La visione dell’universo è un argomento che ha affascinato l’uomo fin dall’alba dei tempi. Le stelle, i pianeti e le galassie rappresentano anche oggi un tema tanto vasto quanto complesso, una realtà studiata e discussa ma ancora misteriosa e sfuggente sotto diversi punti di vista.
Nella mattina di sabato 30 novembre, il salone Bonomelli del Seminario Vescovile di Cremona è diventato il palco di un confronto fatto sullo stesso argomento, ma da due punti di vista diversi, il focus è la visione dell’universo che ci circonda. Da una parte l’analisi scientifica e metodologica del cosmo, spiegata e descritta dallo scienziato e cosmologo Davide Maino, professore associato in fisica sperimentale presso l’Università degli studi di Milano, dall’altra don Giuseppe Rizzardi, docente di islamistica presso la facoltà teologica dell’Italia settentrionale di Milano.
L’incontro, moderato dal professor Giacomo Raffo, docente di filosofia presso l’Istituto Superiore di Scienze Religiose Sant’Agostino, è stato un momento dove l’analisi scientifica, caratterizzata dal metodo galileiano, si è confrontata con la visione teologica, fatta di fede e tradizione secolare.
«Nelle culture vediche, islamiche ed ebraiche si può parlare di “cosmopatia” – ha spiegato don Rizzardi – si tratta di culture che partecipano al cosmo ma non indicano l’origine e la fine dello stesso. L’attenzione si pone quindi sull’uomo, e come quest’ultimo si rapporta con l’universo, del quale si sa molto poco. Nasce quindi la spiritualità “cosmopatica”, ovvero quella dove c’è una convivenza di percezioni: siamo parte profonda del mondo, non due entità separate».
Al centro del confronto la questione centenaria che vede la separazione tra fede e ragione, e come queste possano in qualche modo conciliarsi facendo emergere un legame tra la scienza e le scritture. Entrando nel merito, don Giuseppe Rizzardi ha spiegato che «oggi si sta superando il divario fra fede e ragione. Pur sapendo che i due metodi di conoscenza hanno strutture differenti, si può dire che le difficoltà da superare ruotino attorno al concetto di rivelazione; non più un pensiero che scende dall’alto e va compreso con l’uso della ragione, quanto piuttosto una conoscenza che dal basso va a costituire le basi del concetto di rivelazione. La conoscenza entra nel mistero della rivelazione come partecipante del concetto stesso, questo è il salto che bisogna fare per riconciliare la fede con la ragione».

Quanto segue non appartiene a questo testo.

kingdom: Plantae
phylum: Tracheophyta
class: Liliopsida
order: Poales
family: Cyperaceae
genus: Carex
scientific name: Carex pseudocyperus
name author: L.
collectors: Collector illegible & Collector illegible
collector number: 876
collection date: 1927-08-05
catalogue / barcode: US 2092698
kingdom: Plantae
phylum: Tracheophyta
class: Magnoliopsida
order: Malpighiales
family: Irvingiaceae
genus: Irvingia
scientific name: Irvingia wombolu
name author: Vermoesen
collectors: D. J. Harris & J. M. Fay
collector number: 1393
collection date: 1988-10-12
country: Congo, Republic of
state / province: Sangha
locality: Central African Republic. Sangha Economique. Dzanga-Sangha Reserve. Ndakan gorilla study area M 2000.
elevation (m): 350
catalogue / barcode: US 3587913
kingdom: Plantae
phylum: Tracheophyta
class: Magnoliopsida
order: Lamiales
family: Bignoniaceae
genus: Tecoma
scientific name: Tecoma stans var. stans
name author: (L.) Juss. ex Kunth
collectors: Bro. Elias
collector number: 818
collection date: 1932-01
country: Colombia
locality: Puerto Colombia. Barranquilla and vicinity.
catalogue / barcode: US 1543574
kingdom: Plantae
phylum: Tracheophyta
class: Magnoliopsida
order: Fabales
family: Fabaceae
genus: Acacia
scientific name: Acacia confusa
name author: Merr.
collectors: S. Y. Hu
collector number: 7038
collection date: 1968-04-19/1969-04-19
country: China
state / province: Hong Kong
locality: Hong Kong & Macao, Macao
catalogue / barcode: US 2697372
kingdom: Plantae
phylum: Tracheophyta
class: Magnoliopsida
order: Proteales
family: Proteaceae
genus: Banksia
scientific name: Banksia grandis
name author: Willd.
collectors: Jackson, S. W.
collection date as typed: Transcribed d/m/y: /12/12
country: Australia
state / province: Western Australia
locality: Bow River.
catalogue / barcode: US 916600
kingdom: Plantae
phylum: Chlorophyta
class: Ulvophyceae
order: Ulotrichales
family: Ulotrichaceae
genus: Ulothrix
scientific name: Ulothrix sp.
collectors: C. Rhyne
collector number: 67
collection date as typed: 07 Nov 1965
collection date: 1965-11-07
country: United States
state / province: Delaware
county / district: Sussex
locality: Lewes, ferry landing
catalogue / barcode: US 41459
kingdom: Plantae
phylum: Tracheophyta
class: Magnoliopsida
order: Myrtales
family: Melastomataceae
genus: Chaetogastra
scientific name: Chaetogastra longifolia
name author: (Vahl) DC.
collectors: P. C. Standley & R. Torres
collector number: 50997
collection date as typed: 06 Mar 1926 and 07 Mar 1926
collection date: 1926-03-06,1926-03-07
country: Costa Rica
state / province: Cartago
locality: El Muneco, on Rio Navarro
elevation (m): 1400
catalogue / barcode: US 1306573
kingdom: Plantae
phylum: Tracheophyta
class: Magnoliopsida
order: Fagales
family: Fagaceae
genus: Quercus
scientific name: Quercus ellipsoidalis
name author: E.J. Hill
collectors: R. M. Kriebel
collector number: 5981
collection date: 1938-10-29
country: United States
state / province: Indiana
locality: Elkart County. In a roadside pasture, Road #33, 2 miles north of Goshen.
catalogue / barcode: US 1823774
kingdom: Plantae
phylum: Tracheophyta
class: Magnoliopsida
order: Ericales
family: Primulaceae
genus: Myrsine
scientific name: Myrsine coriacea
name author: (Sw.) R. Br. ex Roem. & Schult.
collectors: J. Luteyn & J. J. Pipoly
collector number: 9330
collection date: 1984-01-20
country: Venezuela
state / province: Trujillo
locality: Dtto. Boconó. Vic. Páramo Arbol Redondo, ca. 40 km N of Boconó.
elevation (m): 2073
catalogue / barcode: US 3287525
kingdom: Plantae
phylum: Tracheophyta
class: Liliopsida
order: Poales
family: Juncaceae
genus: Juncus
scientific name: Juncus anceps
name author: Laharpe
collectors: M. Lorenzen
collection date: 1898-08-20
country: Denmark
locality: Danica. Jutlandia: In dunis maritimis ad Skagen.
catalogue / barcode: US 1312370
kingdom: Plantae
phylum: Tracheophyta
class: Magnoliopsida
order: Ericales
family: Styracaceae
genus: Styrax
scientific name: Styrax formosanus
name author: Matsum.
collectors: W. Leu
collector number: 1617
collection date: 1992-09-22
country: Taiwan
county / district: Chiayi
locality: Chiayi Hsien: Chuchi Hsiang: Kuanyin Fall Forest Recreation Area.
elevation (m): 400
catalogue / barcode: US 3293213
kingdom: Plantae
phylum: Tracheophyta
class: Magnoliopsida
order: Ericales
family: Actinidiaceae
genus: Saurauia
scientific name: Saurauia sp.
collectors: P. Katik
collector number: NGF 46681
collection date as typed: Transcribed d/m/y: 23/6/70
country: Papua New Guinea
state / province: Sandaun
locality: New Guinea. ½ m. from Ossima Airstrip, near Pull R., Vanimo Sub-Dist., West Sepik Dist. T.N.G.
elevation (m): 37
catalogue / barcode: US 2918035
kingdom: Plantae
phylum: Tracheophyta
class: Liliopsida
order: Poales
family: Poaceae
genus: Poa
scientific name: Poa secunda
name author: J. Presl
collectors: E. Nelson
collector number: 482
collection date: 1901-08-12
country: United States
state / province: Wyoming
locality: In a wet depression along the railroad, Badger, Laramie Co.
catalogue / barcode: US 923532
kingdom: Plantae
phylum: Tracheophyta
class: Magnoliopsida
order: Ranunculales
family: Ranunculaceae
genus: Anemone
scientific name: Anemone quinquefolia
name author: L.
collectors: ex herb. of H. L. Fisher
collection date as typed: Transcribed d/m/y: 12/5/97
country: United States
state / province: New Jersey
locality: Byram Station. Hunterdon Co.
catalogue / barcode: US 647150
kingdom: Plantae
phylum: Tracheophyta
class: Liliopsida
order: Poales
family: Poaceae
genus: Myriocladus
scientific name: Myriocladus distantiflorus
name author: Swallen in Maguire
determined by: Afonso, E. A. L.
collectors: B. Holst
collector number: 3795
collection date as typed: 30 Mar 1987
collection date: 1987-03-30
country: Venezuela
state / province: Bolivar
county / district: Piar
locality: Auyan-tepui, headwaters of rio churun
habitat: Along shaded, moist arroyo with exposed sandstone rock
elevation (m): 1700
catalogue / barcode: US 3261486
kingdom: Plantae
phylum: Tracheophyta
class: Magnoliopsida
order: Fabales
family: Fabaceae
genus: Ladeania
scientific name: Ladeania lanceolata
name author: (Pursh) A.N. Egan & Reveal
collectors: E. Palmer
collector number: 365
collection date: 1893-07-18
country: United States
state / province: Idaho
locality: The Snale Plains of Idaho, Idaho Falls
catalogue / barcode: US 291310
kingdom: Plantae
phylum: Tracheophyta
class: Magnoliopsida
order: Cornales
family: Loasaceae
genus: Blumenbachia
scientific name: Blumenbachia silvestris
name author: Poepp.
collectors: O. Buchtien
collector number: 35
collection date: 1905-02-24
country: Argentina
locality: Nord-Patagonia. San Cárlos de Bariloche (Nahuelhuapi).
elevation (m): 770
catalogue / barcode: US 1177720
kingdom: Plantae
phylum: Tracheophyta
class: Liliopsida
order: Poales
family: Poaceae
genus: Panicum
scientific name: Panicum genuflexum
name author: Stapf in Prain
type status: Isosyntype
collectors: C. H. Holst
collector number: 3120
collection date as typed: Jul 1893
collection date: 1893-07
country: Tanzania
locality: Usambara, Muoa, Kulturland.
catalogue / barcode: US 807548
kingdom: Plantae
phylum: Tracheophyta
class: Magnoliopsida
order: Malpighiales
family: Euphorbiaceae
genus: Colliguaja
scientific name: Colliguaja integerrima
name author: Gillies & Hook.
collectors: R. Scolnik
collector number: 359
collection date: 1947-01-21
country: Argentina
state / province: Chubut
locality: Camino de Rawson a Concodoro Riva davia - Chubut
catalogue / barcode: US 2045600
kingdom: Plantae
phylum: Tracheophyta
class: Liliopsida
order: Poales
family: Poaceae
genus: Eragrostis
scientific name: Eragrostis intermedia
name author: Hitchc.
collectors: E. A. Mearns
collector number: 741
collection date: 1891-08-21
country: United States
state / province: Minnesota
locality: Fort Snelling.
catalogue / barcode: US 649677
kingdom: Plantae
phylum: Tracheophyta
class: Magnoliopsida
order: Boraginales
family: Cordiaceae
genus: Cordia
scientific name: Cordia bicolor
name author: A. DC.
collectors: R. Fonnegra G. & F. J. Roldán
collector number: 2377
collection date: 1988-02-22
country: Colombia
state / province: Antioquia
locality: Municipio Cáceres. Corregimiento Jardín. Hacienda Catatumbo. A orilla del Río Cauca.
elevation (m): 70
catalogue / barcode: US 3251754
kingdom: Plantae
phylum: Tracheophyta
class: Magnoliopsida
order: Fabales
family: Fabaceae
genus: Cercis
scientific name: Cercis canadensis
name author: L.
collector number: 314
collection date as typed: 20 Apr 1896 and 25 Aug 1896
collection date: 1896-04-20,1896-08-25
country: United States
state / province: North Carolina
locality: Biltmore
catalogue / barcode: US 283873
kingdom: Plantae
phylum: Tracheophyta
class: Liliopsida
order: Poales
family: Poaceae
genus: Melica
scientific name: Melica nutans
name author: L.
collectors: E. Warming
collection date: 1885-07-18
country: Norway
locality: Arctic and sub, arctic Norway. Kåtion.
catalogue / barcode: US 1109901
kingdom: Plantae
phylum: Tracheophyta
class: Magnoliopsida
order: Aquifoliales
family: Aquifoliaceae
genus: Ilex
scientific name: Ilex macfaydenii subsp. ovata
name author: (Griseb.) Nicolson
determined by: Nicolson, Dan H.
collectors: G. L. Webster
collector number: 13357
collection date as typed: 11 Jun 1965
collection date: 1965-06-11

Attraverso un’analisi precisa e metodologica della storia della scienza occidentale, il professor Maino ha esposto quali sono stati i momenti che hanno caratterizzato il fondamento della cosmologia. Ha infatti spiegato che «il punto di partenza è lo stupore davanti ai misteri della realtà. I fenomeni ci restituiscono dei dati, e davanti a questi serve un’analisi rispettosa, mirate al fine ultimo della conoscenza. Lo scienziato pone domande alla realtà, e quest’ultima risponde, è solo questione di aguzzare lo sguardo per trovare la strada gusta da percorrere, per vedere le risposte che sono davanti a noi, ma coperte da un velo».
Proprio come nelle culture cosmopatiche, anche nella scienza l’uomo si rapporta con il cosmo: «I protagonisti del gioco della ricerca sono il soggetto che ricerca e l’universo che viene studiato. Si parte dall’ipotesi della conoscibilità della realtà, un preconcetto buono che apre tante strade, che mi spinge a fare tutto per arrivare alla conoscenza. A volte, però, bisogna arrendersi davanti all’evidenza: la realtà ci mostra com’è fatta, non è la nostra teoria che la caratterizza. Il lavoro dello scienziato è anche quello di fare un passo indietro quando i dati dimostrano che si sta percorrendo la strada sbagliata. Se uno è veramente leale avrà lo scopo di capire come stanno veramente le cose».